Solski odszedł z firmy, bo…
Ryszard Solski odchodzi z agencji Sigma. Redakcja PRoto spytała o powody i plany na przyszłość.
Redakcja PRoto: Dlaczego zdecydował się Pan na odejście z Sigmy?
Ryszard Solski: Wyczerpała się według mnie formuła, w myśl której w agencji jest zarówno właściciel i prezes, który chce mieć swój udział w zarządzaniu firmą, jak i dyrektor generalny, którego obowiązki są zbliżone. Formuła ta sprawdzała się wiele lat, ale według mnie – już się wyczerpała. Ja mam własne koncepcje, ale moje odejście nie było niespodzianką, bo mówiłem o nim Prezesowi Jacewiczowi już rok temu.
Red.:Czy takie były powody również rok temu?
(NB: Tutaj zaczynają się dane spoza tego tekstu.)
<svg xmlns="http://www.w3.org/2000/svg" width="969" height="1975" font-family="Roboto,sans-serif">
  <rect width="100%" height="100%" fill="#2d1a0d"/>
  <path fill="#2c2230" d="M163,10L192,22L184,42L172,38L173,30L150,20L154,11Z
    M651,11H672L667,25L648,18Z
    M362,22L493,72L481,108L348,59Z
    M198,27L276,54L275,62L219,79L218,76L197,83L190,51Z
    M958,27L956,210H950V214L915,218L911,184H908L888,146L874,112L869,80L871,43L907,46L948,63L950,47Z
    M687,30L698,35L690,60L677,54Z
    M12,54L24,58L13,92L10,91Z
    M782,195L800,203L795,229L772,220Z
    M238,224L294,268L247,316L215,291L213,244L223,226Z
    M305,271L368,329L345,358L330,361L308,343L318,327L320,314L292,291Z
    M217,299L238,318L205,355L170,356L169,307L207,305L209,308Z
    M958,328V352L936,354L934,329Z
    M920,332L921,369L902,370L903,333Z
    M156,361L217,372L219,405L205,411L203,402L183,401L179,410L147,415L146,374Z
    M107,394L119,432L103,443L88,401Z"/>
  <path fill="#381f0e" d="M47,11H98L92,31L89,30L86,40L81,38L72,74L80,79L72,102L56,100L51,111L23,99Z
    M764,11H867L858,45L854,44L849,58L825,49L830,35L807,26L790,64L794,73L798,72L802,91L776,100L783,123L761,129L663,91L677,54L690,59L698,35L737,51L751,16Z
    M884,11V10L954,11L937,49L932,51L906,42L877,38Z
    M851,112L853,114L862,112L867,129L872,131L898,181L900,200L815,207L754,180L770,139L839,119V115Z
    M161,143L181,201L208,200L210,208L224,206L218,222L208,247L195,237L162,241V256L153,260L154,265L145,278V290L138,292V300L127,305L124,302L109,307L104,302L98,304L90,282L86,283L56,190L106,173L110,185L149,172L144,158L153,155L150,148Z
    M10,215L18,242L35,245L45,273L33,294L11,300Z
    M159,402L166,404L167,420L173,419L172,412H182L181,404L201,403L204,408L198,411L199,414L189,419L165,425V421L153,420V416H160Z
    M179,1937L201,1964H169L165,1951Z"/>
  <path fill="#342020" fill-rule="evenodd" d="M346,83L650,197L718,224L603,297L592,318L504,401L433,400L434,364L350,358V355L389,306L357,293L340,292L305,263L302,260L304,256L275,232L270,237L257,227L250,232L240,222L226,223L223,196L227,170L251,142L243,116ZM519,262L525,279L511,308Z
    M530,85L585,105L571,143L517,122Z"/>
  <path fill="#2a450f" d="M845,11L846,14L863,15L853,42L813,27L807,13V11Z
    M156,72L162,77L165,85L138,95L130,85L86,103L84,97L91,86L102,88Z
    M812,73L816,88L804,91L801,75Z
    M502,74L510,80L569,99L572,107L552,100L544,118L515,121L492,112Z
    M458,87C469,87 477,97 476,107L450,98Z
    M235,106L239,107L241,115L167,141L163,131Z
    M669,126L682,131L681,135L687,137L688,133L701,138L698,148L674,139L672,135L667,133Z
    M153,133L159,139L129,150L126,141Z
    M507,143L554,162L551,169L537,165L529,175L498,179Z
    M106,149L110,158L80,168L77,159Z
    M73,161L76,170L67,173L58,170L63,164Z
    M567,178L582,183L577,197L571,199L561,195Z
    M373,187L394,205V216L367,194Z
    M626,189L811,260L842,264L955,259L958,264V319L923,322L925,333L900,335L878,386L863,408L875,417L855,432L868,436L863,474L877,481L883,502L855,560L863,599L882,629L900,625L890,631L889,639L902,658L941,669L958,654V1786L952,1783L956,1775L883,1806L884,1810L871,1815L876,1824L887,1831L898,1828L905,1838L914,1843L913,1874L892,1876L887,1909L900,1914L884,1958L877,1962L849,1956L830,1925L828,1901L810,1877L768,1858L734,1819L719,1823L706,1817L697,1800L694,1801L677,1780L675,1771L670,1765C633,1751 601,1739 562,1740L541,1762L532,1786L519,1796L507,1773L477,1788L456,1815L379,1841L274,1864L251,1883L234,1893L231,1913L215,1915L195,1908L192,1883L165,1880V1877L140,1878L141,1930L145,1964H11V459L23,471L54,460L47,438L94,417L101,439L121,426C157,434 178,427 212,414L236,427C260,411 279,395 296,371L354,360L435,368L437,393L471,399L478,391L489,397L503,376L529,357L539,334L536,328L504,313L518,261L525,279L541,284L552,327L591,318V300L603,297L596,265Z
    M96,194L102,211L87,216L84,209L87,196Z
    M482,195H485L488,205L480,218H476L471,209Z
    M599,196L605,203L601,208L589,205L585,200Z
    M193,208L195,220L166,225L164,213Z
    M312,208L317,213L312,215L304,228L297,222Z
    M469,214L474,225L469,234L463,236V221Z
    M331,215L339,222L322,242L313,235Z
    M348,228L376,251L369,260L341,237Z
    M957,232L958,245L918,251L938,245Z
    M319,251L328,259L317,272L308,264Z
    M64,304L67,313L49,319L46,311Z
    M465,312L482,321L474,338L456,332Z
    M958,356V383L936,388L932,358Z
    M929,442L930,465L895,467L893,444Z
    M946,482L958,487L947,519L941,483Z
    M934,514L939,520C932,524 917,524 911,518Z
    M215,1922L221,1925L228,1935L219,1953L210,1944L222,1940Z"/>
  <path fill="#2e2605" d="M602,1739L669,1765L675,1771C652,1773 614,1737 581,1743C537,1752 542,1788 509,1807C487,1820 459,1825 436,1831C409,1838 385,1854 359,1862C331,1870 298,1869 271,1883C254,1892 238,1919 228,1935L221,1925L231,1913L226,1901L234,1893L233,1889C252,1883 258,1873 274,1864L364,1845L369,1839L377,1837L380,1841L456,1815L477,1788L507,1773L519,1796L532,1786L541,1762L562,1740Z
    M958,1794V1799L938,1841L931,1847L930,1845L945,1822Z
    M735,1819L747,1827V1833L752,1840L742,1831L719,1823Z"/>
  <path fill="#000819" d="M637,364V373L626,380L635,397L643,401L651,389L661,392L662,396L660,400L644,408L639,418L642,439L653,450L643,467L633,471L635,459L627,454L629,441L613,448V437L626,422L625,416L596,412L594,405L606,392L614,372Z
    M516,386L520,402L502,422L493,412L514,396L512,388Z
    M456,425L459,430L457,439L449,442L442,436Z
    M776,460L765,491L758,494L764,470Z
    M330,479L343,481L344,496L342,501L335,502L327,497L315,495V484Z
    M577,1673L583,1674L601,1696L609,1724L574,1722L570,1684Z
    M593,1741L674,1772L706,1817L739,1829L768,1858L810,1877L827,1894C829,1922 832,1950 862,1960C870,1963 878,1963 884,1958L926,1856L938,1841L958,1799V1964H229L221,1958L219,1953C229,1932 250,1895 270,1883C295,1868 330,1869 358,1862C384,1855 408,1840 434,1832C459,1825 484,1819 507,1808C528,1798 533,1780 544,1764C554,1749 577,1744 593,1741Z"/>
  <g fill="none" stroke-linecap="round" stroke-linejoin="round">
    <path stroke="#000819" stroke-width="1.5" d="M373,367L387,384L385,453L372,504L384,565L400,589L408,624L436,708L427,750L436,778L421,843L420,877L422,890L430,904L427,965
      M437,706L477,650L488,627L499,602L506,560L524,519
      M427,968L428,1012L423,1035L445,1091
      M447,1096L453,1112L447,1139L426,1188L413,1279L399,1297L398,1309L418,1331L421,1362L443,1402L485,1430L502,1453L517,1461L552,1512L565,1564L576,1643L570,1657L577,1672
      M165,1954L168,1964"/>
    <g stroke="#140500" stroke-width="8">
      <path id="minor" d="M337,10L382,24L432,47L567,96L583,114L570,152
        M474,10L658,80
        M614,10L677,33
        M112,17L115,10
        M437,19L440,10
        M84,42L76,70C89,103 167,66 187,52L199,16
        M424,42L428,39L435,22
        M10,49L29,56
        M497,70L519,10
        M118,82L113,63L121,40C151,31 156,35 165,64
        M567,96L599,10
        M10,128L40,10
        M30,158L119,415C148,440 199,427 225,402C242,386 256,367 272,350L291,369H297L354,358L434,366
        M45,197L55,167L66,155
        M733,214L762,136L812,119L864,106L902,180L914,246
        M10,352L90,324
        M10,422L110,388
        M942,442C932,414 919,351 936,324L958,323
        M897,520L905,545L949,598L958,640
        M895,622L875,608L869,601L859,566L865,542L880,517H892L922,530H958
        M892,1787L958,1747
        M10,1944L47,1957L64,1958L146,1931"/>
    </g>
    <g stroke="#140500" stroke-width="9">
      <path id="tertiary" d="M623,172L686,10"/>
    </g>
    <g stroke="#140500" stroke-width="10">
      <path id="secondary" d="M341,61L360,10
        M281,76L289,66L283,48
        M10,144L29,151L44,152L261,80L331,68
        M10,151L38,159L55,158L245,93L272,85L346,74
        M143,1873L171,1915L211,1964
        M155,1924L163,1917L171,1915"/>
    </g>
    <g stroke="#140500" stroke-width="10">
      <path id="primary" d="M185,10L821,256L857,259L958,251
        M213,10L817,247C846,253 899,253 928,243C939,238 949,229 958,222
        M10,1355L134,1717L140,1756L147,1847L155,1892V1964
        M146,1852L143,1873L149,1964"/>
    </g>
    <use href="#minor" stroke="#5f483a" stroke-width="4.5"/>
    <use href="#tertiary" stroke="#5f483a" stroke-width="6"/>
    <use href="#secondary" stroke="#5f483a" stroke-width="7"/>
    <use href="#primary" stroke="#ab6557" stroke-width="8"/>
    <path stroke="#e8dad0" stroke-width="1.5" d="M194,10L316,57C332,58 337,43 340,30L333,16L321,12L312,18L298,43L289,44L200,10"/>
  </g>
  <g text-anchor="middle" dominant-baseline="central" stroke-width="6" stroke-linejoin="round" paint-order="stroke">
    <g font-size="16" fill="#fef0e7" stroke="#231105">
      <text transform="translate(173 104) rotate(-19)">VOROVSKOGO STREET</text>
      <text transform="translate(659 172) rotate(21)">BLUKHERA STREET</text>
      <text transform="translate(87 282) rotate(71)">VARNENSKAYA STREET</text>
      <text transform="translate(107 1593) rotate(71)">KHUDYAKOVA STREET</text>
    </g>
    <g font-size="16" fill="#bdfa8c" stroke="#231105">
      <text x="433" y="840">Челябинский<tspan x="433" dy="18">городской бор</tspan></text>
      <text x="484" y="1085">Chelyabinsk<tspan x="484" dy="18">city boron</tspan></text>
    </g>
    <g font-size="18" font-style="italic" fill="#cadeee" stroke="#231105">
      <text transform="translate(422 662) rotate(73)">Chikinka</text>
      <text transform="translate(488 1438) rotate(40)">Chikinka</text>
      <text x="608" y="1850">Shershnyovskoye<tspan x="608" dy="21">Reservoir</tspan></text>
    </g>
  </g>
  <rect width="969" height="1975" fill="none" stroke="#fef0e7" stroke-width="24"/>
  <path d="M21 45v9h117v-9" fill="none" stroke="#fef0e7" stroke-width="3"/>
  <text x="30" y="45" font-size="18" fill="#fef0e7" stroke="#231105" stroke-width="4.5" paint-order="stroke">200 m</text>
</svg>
R.S.:Dokładnie takie same, ale obiecałem, że zostanę do końca roku, bo o to poprosił mnie Prezes.
Red.: Kto Pana zastąpi?
R.S.: Sądzę, że właściciel ma kilka opcji – może sam zająć się tym, czym zajmowałem się dotąd ja, może zorganizować rekrutację lub wyłonić na moje miejsce kogoś z zespołu. Nie wiem, jakie są jego plany. On o moich wiedział wcześniej, więc być może ma już konkretny plan.
Red.:Jakie są Pana plany?
R.S.: Muszę rozważyć kilka opcji, ale ponieważ w agencji pracuję do 12 marca włącznie i w ostatnim dniu prowadzę jeszcze konferencję dla klienta – to na razie nie zmierzam o tym mówić. O tym, czym się zajmę, poinformuję na początku kwietnia, bo do końca marca oficjalnie jestem jeszcze pracownikiem Sigmy.